Fix families in order to fix the kids
I’m starting to wonder what parents are for in New Zealand.
First, there was the Government’s provision of breakfast, which suggest that we parents are not responsible for feeding our kids. The government is whether or not we can afford it, apparently.
At the same time, we read story after story on our credit card debts and apparent inability as a nation to manage our personal finances. Yet suggesting that budgeting courses for some parents could be of value is highly offensive and judgmental.
Next, there were the papers on sexuality education in schools which hardly mentioned parents. Apparently, mum and dad are not responsible for teaching their kids about the birds and the bees anymore, the government is.
At the same time, parents are all bemoaning the accessibility of porn and impact of technology on their kids without a single bit of help being offered to them for negotiating these complicated waters.
Finally, this week the Prime Minister’s chief science adviser released a discussion paper on youth suicide in New Zealand.
It was a haunting read, because the stark and devastating facts are laid out in unrelenting clarity. You simply cannot read the report without gathering the strong impression that many of the risk factors are rooted in family.
Here is the list of those risk factors so you can make up your own mind: Sociodemographic factors, low educational achievement, bad family relationships, impulsiveness, antisocial behaviours, factors like depression, low self-esteem, drug or alcohol abuse, a history of suicide among family and friends, and violence or abuse in the family.
In New Zealand, if you come from a broken, fragmented family or community, you are much more likely to take your life as a teen.
The solutions, according to several very intelligent men with whom I don’t wish to pick a fight, but rather to question, is school.
School, where the government feeds our kids, teaches our kids private values, and now protects them by offering emotional resilience programmes.
The question, of course, is where do mum and dad come in? Where does the idea of family come in?
Because here is the reality: A child who comes to school without breakfast in his tummy might very well be going to bed at night without dinner in it, either.
And a child who is learning all about the birds and the bees from a government-approved programme, but has parents who don’t know how to teach her to negotiate the tricky topic of internet pornography and social technolgies, will likely pick up values and behaviours from her screens.
A child who is taught emotional resilience at primary school but who goes home to a house where dad hurts mum every night will still struggle with the effects of that behaviour.
The inescapable, unavoidable reality is that kids have parents and come from families. No matter how easy it would make policy, or how good the slogans sound, we cannot help our kids without helping their parents or their families.

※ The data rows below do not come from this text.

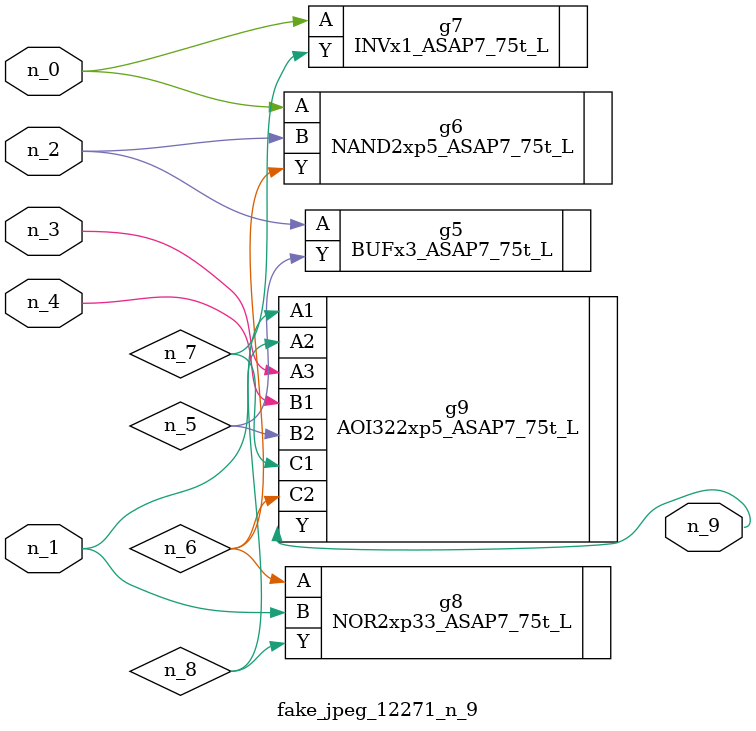
<source format=v>
module fake_jpeg_12271_n_9 (n_3, n_2, n_1, n_0, n_4, n_9);

input n_3;
input n_2;
input n_1;
input n_0;
input n_4;

output n_9;

wire n_8;
wire n_6;
wire n_5;
wire n_7;

BUFx3_ASAP7_75t_L g5 ( 
.A(n_2),
.Y(n_5)
);

NAND2xp5_ASAP7_75t_L g6 ( 
.A(n_0),
.B(n_2),
.Y(n_6)
);

INVx1_ASAP7_75t_L g7 ( 
.A(n_0),
.Y(n_7)
);

NOR2xp33_ASAP7_75t_L g8 ( 
.A(n_6),
.B(n_1),
.Y(n_8)
);

AOI322xp5_ASAP7_75t_L g9 ( 
.A1(n_8),
.A2(n_1),
.A3(n_3),
.B1(n_4),
.B2(n_5),
.C1(n_7),
.C2(n_6),
.Y(n_9)
);


endmodule
</source>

In short, we cannot keep shunting the problems our kids are facing at teachers, youth workers and principals. We cannot keep shunting them at schools.
It is time to start treating parents like they matter. It is time to start supporting families if there is a problem being faced by their kids. It is time to remember what parents are here for, and, if needed, to help them carry out those responsibilities and privileges to the best of their ability.
After all, we won’t be helping our kids until we start helping our families.